Cavendish moves ahead with Junk Ordinance enforcement

CAVENDISH, Vt. – At their Aug. 9 meeting, the Cavendish Selectboard agreed to move forward with enforcement of the town’s Junk Ordinance, and looked at, and eventually approved, paving the parking area next to Cavendish Town Elementary School.

Cavendish’s Junk Ordinance, which was first adopted in 2006 but never really enforced, was again a topic before the board. After a lengthy discussion, board members agreed to move forward with the process with the intention of having an action plan in place by the spring.

Of primary concern is how to enforce the measure, including how to fairly and equitably identify those in violation, and how to provide proper notification and communication about the process to the community.

Town Manager Brendan McNamara led the discussion, saying there were a lot of steps to enforcement including lots of due diligence in terms of notification to all parties and appointing a committee to oversee the process. McNamara also stressed that the process would require that all town properties, “from Pratt Hill to Tarbell Hill and everybody in between” would all be evaluated so that they would not just be singling out four or five residents. He also said they would need to decide on how much time to allow for residents to address an issue with 30 days being too short a timeframe, and what financial ramifications there would be for those who don’t comply.

Board member Stephen Plunkard also felt there was a need to highlight the economic impact on neighbors that are next to properties in violation of the junk ordinance, saying that the devaluation to those properties could decrease by as much as $20,000. “This is a property rights issue,” he said.

According to Plunkard, other towns have 90 days to address violations and then face stiff penalties after that. He later said that they could search more about what other communities have done for enforcement by reaching out to Vermont League of Cities and Towns for advice.

Cavendish resident Dwayne Warren, who said he had been singled out in the past for junk ordinance violations and expected to brought into the issue again, said that it was very unfair how the process played out in the past, and he was targeted largely because his property is on Main Street.

Acting Chairman Mike Ripley said they would put the issue on agenda next month and advertise, suggesting they would publish notices in print and on the town’s website for residents to download.

Ripley said they would start planning for the spring and come up with an action plan for how the process will work. He also suggested that if a property owner works out a specific plan, they could be given more time as long as they’re working toward a goal.

When asked about how elderly residents or those who are sick are expected to comply, Ripley said that would be part of the plan.

Discussion turned to the question of paving the parking area that is next to CTES. McNamara told the board he had been approached by Two Rivers Supervisory Union Facilities Director Todd Parah saying the district would be paving the CTES parking lot and asked whether the board would like to pave the parking area adjacent to the school that is currently used for parking by CTES staff for a cost of $12,000. The town owns that parcel. The estimate includes sub layer work and drainage.

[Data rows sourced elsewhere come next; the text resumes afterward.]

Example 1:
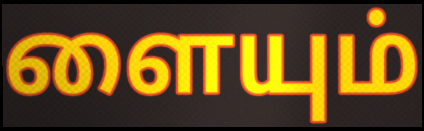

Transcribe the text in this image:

ளையும்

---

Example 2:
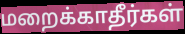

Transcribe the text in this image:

மறைக்காதீர்கள்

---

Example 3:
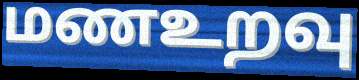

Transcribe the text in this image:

மணஉறவு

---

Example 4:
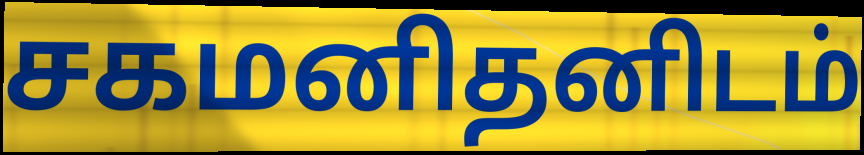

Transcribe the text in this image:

சகமனிதனிடம்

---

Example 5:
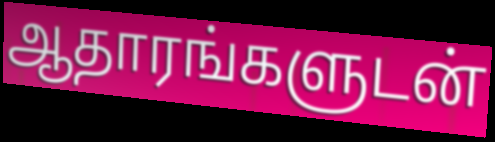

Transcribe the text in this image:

ஆதாரங்களுடன்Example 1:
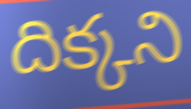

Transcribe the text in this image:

Board member Sandra Russo said she would be in favor of paving, especially if it improved safety, but thought it should be the school’s responsibility to cover the cost.

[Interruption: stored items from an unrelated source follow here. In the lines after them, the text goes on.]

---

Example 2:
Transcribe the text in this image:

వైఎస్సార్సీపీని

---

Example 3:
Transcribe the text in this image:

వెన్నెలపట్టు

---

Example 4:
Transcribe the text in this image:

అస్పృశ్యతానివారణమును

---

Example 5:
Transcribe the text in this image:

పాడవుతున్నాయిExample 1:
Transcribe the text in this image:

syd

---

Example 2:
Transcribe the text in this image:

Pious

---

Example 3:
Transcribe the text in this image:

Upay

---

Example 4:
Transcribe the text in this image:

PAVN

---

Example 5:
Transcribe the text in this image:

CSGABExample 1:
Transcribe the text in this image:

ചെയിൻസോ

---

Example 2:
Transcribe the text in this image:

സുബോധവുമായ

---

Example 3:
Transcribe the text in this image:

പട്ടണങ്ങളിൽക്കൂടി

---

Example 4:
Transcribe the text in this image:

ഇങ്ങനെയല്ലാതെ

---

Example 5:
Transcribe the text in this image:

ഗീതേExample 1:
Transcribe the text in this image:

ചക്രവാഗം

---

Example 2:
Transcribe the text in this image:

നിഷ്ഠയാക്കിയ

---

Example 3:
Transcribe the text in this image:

During the meeting, the board asked McNamara to discuss the cost coverage and any liability issues with Parah and said he could call a special meeting on the issue if needed.

As a follow up to the meeting, McNamara and the board had a special meeting on the issue and voted to approve paving the parking area, and pay the $12,000 cost.

For McNamara’s update on the ongoing Route 131 paving project, he said that discrepancies in the sidewalk versus road elevations has resulted in the need to replace many of the sidewalks in Cavendish village. He said that VTrans was addressing the issue and would have a plan to him at the end of the week. As of publication, he had not received their plan yet.

Addressing ongoing speeding issues on Depot Street, the board agreed to place a radar traffic sign on the street and said they would ask the sheriff to shift some of his hours to later in the day.

The next Cavendish Selectboard meeting is scheduled for Monday, Sept. 13 at 6:30 p.m.